*** Opening Data listing ***

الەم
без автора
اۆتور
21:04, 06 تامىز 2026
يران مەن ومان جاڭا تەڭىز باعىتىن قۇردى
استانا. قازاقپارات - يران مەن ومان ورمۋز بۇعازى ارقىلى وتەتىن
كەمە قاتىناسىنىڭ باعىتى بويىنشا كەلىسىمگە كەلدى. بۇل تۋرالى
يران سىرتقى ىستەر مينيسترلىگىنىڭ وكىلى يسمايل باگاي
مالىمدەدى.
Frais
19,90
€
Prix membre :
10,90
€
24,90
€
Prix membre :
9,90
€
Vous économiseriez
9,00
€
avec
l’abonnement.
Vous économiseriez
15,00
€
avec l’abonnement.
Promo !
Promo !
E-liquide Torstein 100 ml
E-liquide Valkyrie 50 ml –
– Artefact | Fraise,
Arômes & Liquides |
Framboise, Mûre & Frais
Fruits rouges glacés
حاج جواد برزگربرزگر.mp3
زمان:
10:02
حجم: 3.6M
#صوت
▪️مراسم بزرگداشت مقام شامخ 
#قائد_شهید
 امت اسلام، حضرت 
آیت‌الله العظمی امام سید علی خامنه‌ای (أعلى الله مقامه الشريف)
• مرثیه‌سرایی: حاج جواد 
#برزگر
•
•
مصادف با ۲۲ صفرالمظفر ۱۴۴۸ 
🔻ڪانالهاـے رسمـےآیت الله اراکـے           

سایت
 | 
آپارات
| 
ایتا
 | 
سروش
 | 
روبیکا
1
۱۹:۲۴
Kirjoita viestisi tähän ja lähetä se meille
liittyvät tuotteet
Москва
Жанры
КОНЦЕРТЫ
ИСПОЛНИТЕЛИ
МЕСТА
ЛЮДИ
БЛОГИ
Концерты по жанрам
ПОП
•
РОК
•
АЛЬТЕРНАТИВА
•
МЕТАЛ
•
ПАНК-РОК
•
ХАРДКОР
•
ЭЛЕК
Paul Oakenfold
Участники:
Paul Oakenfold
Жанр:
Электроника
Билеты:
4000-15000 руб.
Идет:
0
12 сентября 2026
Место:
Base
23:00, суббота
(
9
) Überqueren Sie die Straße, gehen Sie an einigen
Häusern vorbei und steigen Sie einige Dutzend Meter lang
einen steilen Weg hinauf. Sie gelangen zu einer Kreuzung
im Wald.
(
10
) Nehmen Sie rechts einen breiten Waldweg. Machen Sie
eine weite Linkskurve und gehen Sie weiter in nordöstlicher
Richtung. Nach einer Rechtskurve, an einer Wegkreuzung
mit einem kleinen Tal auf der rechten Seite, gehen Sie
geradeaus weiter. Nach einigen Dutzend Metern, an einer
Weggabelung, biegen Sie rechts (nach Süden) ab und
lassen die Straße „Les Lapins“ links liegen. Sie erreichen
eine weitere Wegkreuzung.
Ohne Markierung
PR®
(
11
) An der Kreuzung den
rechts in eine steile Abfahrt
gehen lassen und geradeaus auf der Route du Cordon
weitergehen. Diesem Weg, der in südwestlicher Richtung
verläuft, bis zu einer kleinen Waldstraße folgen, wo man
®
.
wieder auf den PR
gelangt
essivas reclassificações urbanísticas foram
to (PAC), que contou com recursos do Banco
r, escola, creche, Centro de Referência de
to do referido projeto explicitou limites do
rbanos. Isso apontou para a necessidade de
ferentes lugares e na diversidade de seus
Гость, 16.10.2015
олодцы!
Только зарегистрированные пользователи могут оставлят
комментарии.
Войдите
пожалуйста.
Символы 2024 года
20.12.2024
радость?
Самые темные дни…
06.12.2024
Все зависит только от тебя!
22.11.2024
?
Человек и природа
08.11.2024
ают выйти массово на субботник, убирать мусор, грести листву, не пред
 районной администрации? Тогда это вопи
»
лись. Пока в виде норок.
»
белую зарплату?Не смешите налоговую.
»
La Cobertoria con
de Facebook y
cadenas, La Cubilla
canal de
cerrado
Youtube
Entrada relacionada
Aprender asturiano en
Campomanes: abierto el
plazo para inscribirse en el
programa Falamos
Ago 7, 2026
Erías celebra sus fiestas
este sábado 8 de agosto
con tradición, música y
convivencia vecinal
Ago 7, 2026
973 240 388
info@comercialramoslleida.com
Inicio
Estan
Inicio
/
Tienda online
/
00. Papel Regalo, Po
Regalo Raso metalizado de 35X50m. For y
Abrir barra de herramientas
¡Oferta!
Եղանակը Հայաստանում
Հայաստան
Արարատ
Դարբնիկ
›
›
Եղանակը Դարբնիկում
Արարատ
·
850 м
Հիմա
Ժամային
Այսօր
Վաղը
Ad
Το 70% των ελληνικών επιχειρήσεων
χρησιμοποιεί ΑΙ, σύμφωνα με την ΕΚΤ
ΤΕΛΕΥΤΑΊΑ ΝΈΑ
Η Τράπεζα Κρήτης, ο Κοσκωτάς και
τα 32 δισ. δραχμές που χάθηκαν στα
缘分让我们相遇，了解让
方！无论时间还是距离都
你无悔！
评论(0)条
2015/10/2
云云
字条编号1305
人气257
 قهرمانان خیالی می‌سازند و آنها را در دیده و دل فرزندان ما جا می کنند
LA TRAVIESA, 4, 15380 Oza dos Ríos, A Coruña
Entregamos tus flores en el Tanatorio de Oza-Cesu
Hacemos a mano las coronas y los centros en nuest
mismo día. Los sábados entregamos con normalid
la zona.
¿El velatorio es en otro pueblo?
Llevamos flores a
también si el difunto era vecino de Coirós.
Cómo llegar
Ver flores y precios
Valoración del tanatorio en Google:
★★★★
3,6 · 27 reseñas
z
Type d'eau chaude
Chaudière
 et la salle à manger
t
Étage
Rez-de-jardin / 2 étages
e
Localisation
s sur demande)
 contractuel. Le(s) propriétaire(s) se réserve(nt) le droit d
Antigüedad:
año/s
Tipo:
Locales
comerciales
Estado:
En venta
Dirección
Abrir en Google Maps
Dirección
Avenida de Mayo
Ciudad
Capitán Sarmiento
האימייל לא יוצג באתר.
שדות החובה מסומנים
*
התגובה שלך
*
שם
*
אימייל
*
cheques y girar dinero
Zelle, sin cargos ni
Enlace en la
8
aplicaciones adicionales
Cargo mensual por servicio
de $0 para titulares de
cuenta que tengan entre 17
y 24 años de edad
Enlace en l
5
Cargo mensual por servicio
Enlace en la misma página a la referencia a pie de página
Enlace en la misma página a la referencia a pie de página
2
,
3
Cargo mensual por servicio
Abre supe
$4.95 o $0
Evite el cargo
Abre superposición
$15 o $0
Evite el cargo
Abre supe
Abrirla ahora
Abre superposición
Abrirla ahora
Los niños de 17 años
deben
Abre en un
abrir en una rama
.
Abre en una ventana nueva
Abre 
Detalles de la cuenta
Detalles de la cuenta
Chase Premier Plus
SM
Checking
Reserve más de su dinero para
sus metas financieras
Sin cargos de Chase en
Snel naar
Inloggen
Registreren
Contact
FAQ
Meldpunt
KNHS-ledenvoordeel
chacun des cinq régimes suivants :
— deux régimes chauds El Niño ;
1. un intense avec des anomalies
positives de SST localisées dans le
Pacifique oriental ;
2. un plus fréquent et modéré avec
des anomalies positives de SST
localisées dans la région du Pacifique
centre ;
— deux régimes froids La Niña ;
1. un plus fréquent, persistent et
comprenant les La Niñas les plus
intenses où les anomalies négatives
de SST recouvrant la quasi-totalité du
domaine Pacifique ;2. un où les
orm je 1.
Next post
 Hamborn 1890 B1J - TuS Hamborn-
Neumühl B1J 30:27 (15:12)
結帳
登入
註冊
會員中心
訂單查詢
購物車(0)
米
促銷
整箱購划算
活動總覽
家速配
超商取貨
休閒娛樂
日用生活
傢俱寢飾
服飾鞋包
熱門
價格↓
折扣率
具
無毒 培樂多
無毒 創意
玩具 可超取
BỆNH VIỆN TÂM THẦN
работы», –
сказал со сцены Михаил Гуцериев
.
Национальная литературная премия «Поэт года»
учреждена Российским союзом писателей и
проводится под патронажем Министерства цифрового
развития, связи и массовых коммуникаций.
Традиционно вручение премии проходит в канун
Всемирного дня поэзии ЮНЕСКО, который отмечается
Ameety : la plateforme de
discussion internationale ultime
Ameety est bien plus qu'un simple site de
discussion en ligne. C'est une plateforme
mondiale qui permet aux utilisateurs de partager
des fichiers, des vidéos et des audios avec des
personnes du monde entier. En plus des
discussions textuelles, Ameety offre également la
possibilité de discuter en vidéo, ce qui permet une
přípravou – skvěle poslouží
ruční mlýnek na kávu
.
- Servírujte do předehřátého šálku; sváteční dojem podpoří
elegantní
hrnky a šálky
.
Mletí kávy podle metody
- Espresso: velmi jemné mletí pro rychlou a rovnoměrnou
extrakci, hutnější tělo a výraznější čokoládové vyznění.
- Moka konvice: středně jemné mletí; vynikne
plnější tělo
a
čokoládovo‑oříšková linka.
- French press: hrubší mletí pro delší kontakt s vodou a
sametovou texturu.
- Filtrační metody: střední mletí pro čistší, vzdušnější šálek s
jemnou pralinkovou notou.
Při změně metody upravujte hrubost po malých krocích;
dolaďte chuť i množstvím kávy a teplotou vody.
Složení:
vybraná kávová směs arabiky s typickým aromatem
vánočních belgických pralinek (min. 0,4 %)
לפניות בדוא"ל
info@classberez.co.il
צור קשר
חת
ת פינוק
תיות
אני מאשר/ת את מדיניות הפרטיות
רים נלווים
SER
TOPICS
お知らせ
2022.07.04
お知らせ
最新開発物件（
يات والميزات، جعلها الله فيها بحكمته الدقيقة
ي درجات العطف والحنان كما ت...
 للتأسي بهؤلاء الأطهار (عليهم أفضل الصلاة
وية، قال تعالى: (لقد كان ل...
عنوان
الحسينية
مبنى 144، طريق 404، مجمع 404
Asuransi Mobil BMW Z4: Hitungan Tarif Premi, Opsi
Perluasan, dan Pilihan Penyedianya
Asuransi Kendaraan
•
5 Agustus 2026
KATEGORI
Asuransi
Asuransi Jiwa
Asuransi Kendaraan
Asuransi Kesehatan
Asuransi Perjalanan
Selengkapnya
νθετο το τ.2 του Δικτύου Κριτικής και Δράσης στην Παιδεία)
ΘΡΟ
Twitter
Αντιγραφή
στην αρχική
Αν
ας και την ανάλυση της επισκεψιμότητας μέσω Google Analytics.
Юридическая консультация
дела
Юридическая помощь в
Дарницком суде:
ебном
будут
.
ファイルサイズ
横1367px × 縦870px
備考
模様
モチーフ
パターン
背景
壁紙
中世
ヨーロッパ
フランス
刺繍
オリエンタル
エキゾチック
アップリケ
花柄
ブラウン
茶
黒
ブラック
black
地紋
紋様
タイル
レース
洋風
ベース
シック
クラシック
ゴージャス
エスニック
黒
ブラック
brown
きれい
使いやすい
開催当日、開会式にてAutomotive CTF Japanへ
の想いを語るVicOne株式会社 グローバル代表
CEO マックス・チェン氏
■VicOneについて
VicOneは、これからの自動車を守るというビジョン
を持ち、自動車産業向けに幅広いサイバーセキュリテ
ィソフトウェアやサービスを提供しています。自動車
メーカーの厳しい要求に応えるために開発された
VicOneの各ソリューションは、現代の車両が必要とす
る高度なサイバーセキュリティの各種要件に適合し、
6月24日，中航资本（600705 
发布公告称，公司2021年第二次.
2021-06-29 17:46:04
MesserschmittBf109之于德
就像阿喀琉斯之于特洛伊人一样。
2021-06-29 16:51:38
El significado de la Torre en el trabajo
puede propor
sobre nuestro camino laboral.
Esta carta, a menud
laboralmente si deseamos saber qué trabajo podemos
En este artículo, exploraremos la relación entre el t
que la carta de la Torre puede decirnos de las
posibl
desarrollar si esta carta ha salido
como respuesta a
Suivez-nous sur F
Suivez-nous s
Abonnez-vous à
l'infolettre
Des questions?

*** Closing Data listing ***

#### Exercise aim:
Please output the lines of the listing above that fall in the stretch from the one with "Abrir en Google Maps" through the one with "des anomalies positives de SST", exactly and only those.

#### Response:
Abrir en Google Maps
Dirección
Avenida de Mayo
Ciudad
Capitán Sarmiento
האימייל לא יוצג באתר.
שדות החובה מסומנים
*
התגובה שלך
*
שם
*
אימייל
*
cheques y girar dinero
Zelle, sin cargos ni
Enlace en la
8
aplicaciones adicionales
Cargo mensual por servicio
de $0 para titulares de
cuenta que tengan entre 17
y 24 años de edad
Enlace en l
5
Cargo mensual por servicio
Enlace en la misma página a la referencia a pie de página
Enlace en la misma página a la referencia a pie de página
2
,
3
Cargo mensual por servicio
Abre supe
$4.95 o $0
Evite el cargo
Abre superposición
$15 o $0
Evite el cargo
Abre supe
Abrirla ahora
Abre superposición
Abrirla ahora
Los niños de 17 años
deben
Abre en un
abrir en una rama
.
Abre en una ventana nueva
Abre 
Detalles de la cuenta
Detalles de la cuenta
Chase Premier Plus
SM
Checking
Reserve más de su dinero para
sus metas financieras
Sin cargos de Chase en
Snel naar
Inloggen
Registreren
Contact
FAQ
Meldpunt
KNHS-ledenvoordeel
chacun des cinq régimes suivants :
— deux régimes chauds El Niño ;
1. un intense avec des anomalies
positives de SST localisées dans le
Pacifique oriental ;
2. un plus fréquent et modéré avec
des anomalies positives de SST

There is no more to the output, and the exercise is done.